··· EXTRACTED INFORMATION

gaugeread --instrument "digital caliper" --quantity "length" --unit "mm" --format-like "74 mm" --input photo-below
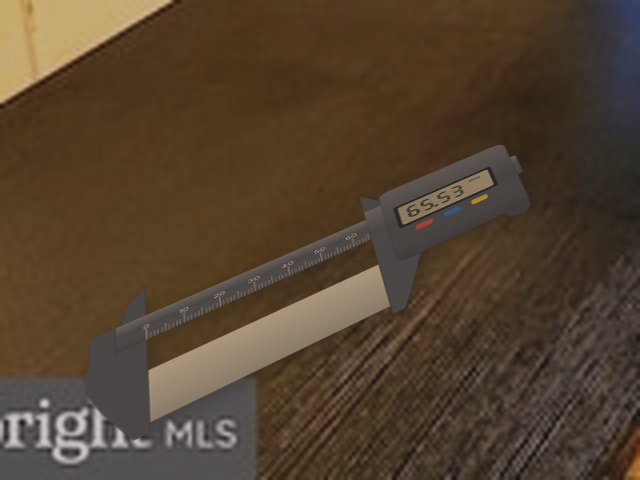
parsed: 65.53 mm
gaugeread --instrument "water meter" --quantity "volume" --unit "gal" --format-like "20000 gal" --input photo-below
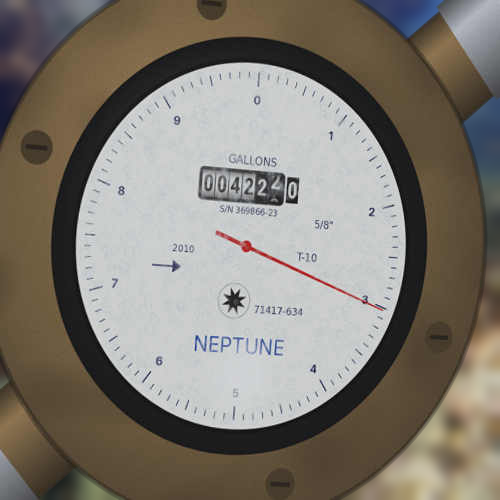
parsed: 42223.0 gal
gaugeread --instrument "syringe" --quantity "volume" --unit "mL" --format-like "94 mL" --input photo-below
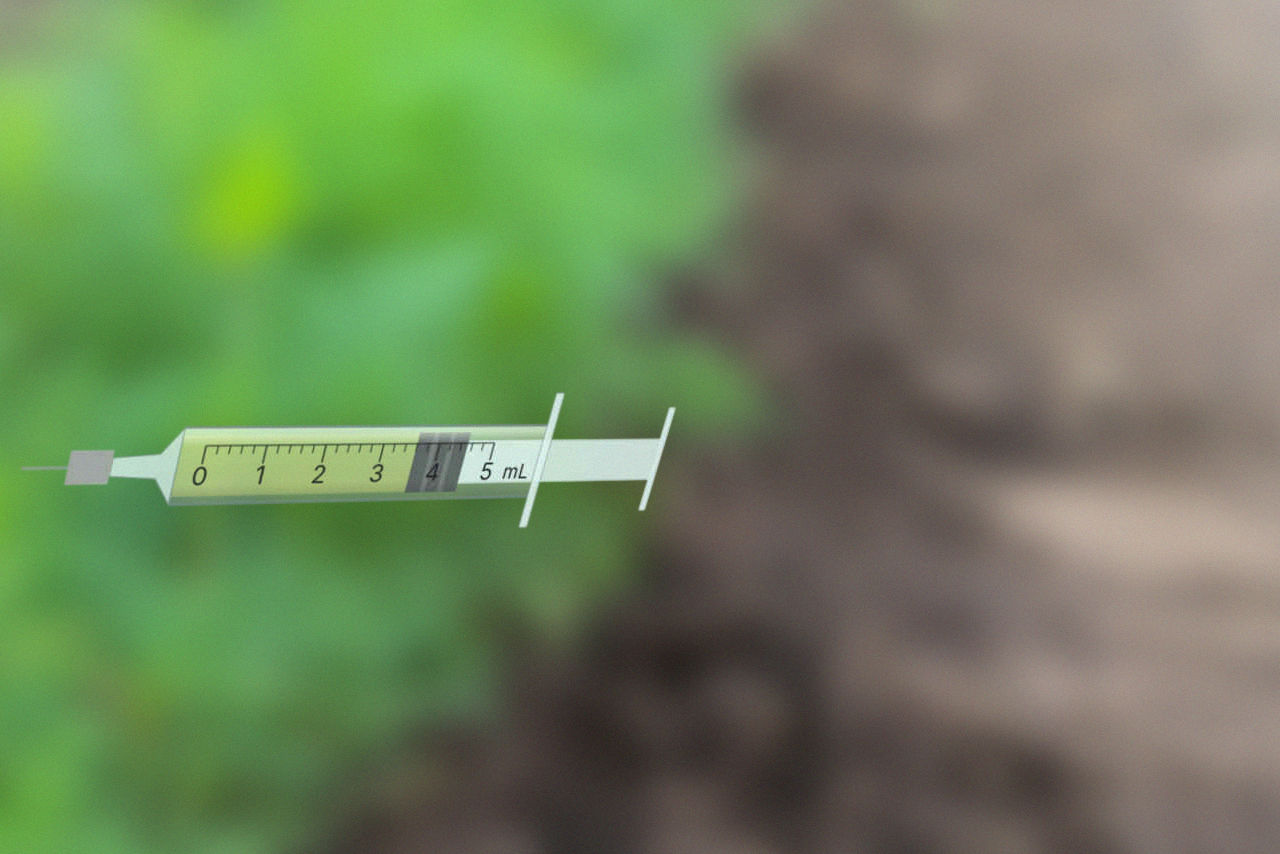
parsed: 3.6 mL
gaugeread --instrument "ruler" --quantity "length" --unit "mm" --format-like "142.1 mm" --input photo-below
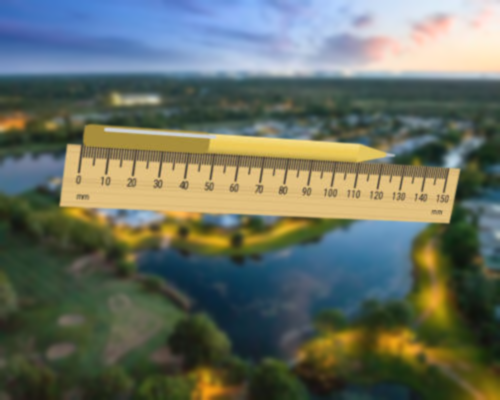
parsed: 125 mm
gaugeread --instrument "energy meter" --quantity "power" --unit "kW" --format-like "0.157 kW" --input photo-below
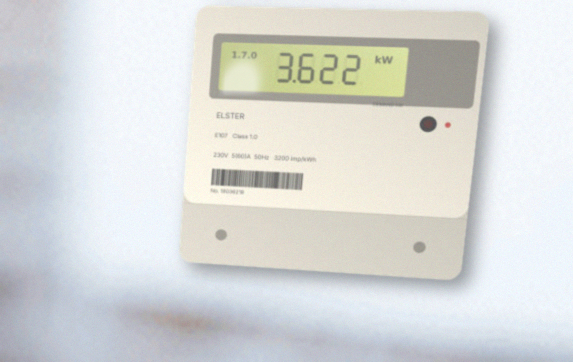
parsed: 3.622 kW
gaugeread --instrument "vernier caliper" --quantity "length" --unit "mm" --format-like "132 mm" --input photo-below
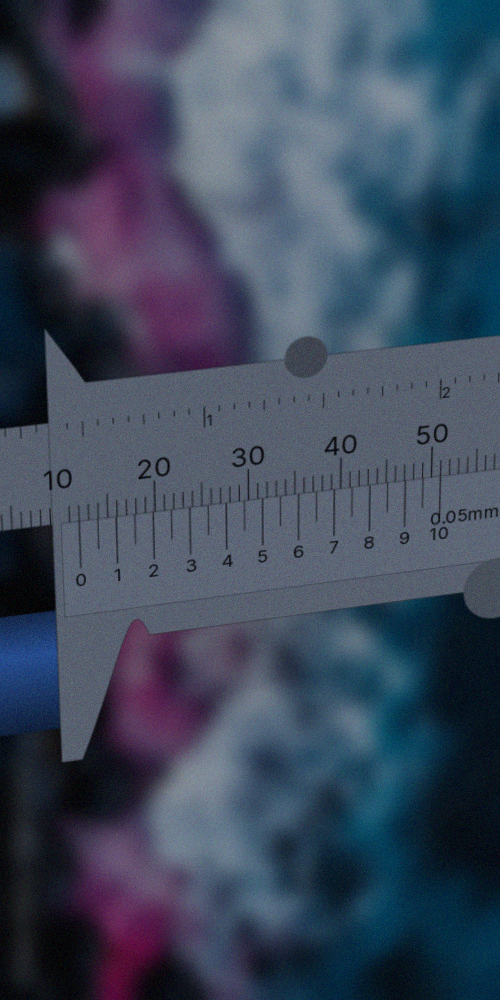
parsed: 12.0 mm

······
··· EXTRACTED INFORMATION

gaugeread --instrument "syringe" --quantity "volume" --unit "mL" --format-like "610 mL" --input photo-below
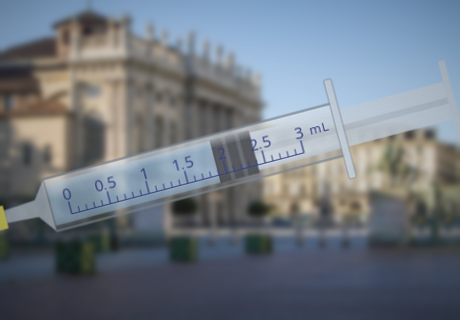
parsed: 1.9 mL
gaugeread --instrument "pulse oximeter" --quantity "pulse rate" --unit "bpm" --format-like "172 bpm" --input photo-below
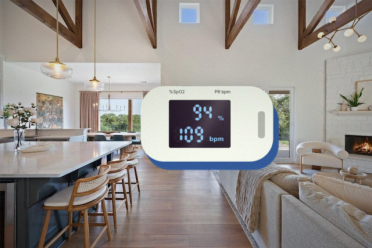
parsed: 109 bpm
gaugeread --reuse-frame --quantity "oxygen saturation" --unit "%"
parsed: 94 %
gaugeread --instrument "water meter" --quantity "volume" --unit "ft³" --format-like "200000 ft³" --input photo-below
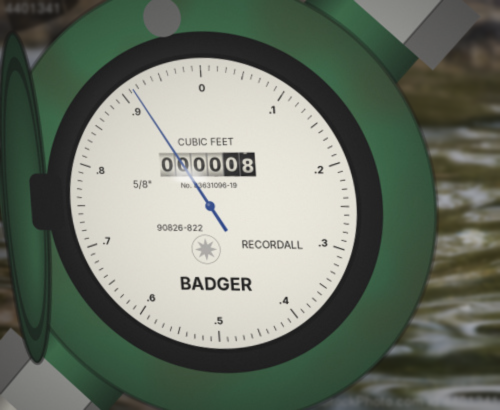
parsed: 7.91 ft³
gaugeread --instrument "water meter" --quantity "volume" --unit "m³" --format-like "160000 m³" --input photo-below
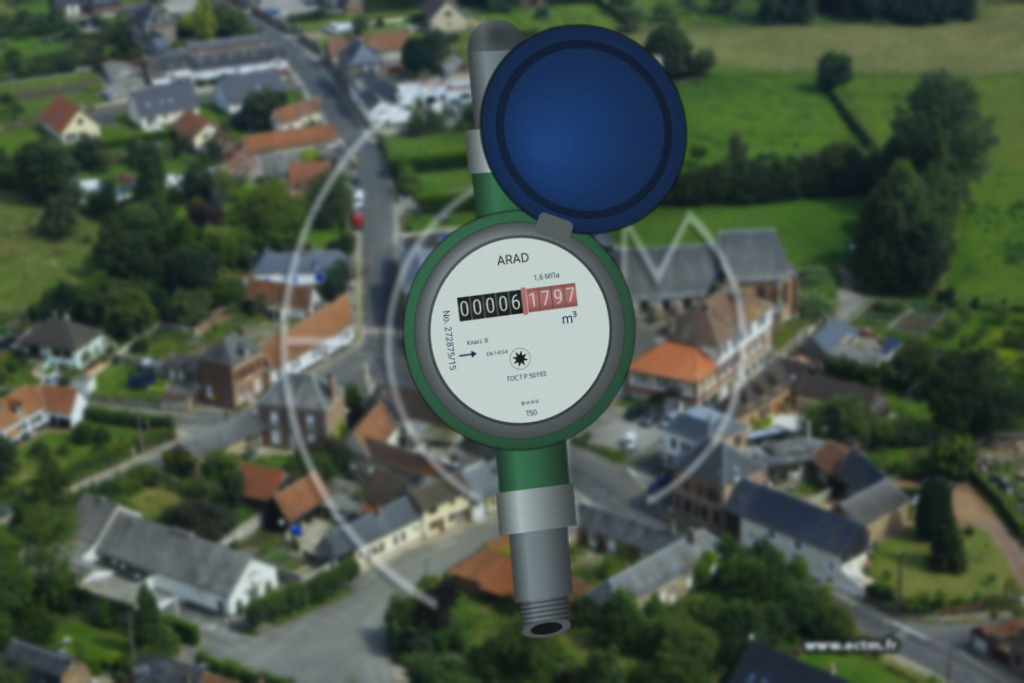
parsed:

······

# WHAT IS BEING ASKED:
Gather every line of the records above that contains the string "parsed", copying each one in full. Case counts when matching.

# RESULT OF THE TASK:
parsed: 65.53 mm
parsed: 42223.0 gal
parsed: 3.6 mL
parsed: 125 mm
parsed: 3.622 kW
parsed: 12.0 mm
parsed: 1.9 mL
parsed: 109 bpm
parsed: 94 %
parsed: 7.91 ft³
parsed:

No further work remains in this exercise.